Joey Casey, Youth Programs Instructor at Textile Arts Center


"Students worked with the Textile Arts Center to create and design an original woven textile and resistant dyed knit. The students constructed a loom, created designs from concept to final garment and then showcased these garments on the runway with a live model. This process took perseverance, innovation and commitment. The outcome for the design students was that the showcase built confidence and provided them with a professional skill set that they will take to college or career."

The Role of the Costume Designer

Teacher: Gary Osborne, fashion design

School: High School of Art & Design

Project Goal(s): Students will understand the process of a Theatrical Costume Designer from concept, construction, design & opening night of show.

Description of Activities

The class had 10 two hour mentoring sessions with a costume design teaching artist from the education department at Roundabout Theatre Company, one pre-show workshop and tickets to see Into the Woods at Roundabout. During the mentoring sessions the students analyzed the script and realized the design of Into the Woods through concept boards and creative collaboration. The final product was the original costume designs for the characters of the play with fabric swatches.

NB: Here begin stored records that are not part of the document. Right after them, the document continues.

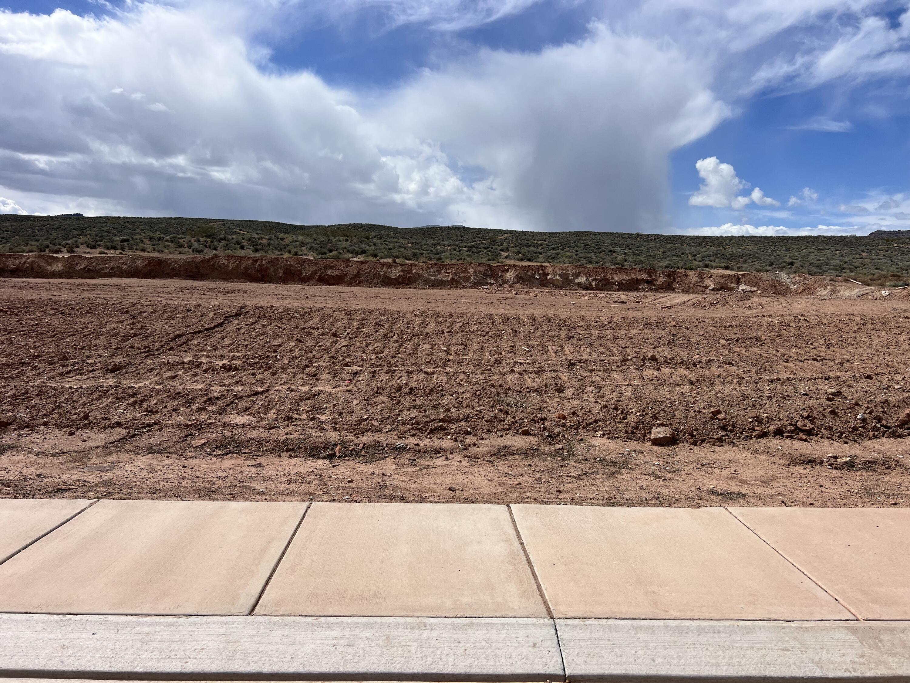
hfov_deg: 67.3
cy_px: 342
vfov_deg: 53.1
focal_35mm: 26
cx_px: 455
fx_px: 683
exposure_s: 1/8696
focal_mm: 5.7
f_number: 1.5
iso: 50
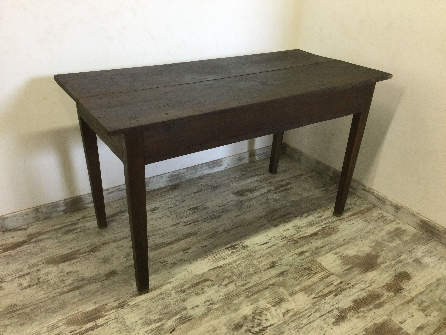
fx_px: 399
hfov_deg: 58.4
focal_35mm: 31
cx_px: 223
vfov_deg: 45.4
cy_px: 168
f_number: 2.4
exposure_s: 1/33
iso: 64
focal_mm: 3.3
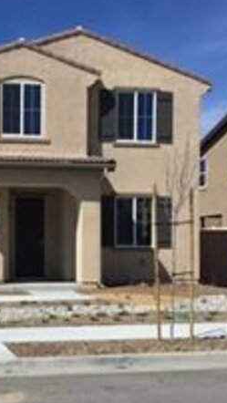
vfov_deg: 36.5
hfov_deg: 20.4
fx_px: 609
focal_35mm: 57
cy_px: 243
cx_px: -6
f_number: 2.4
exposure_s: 1/2717
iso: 25
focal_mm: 3.3
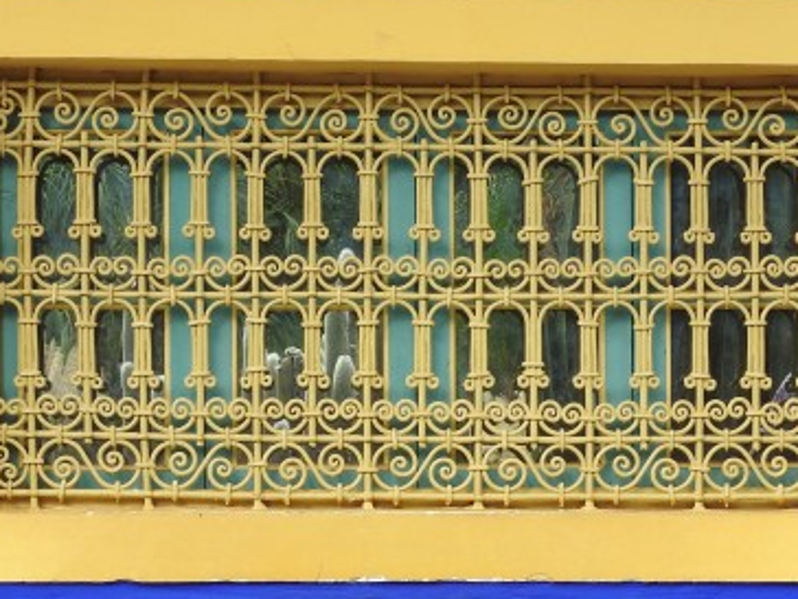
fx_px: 2536
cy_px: 564
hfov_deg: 17.9
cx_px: 434
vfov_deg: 13.3
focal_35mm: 110
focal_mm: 9
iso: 100
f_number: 4
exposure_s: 1/80
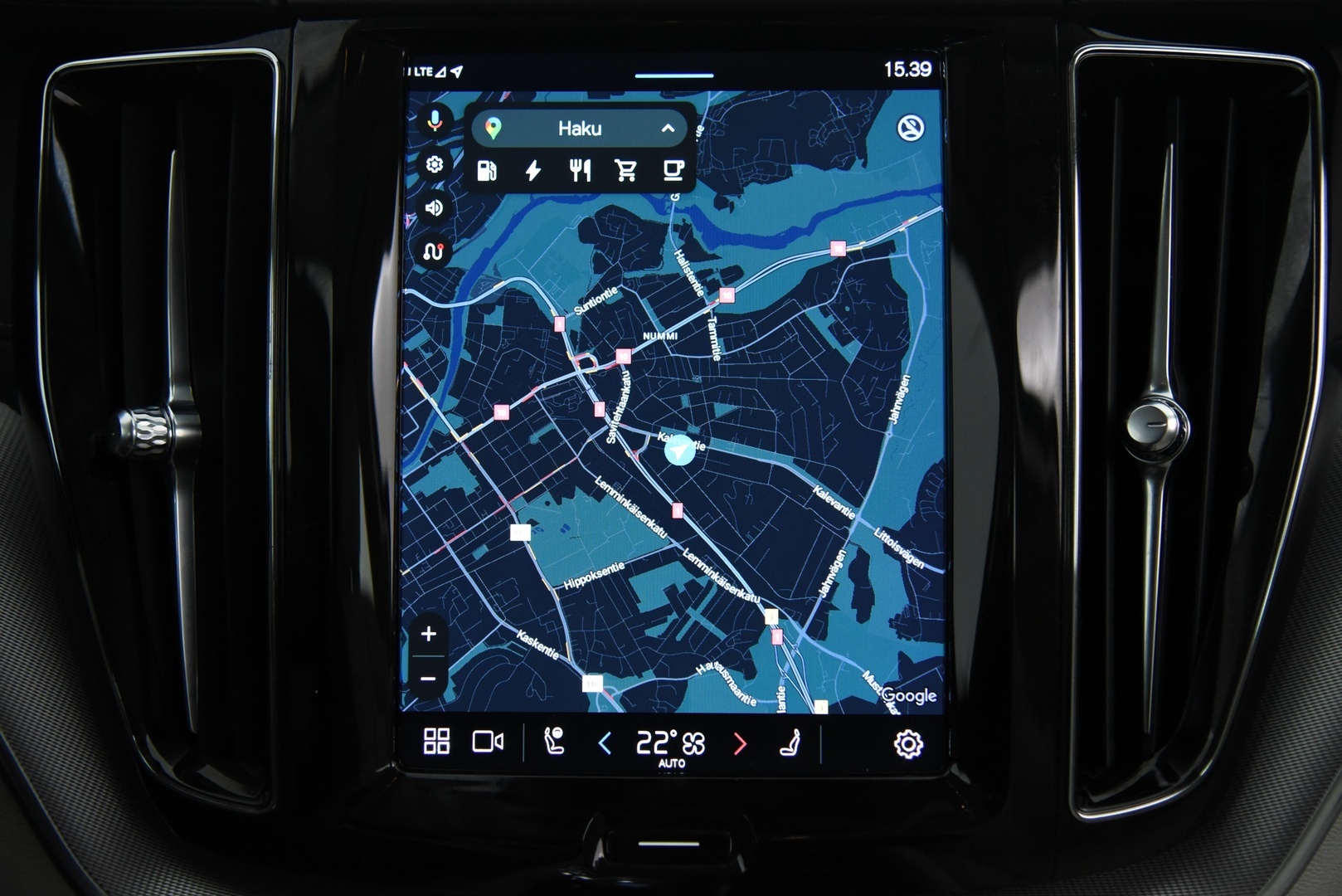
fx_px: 1492
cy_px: 448
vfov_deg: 33.4
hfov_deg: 48.4
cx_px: 671
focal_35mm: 40
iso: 4000
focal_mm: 40
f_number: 4
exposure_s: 1/50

ETA funds were used for artist in residence fees and planning time as well as show tickets.

Arts Partner(s)

Roundabout Theatre Company


"The students were able to understand the role of a costume designer working on Broadway and Off-Broadway. The students designed a musical and were able to go through the process that a professional costume designer goes through. Swatching at fabric stores, Meetings with Design / Director team, Script analysis, visit to costume shop (Eric Winterling Studio). This all culminated with actually seeing the show that the students designed with a Q&A from the actual costume designer.

"The students were able to experience the variety of careers in the apparel industry outside of fashion."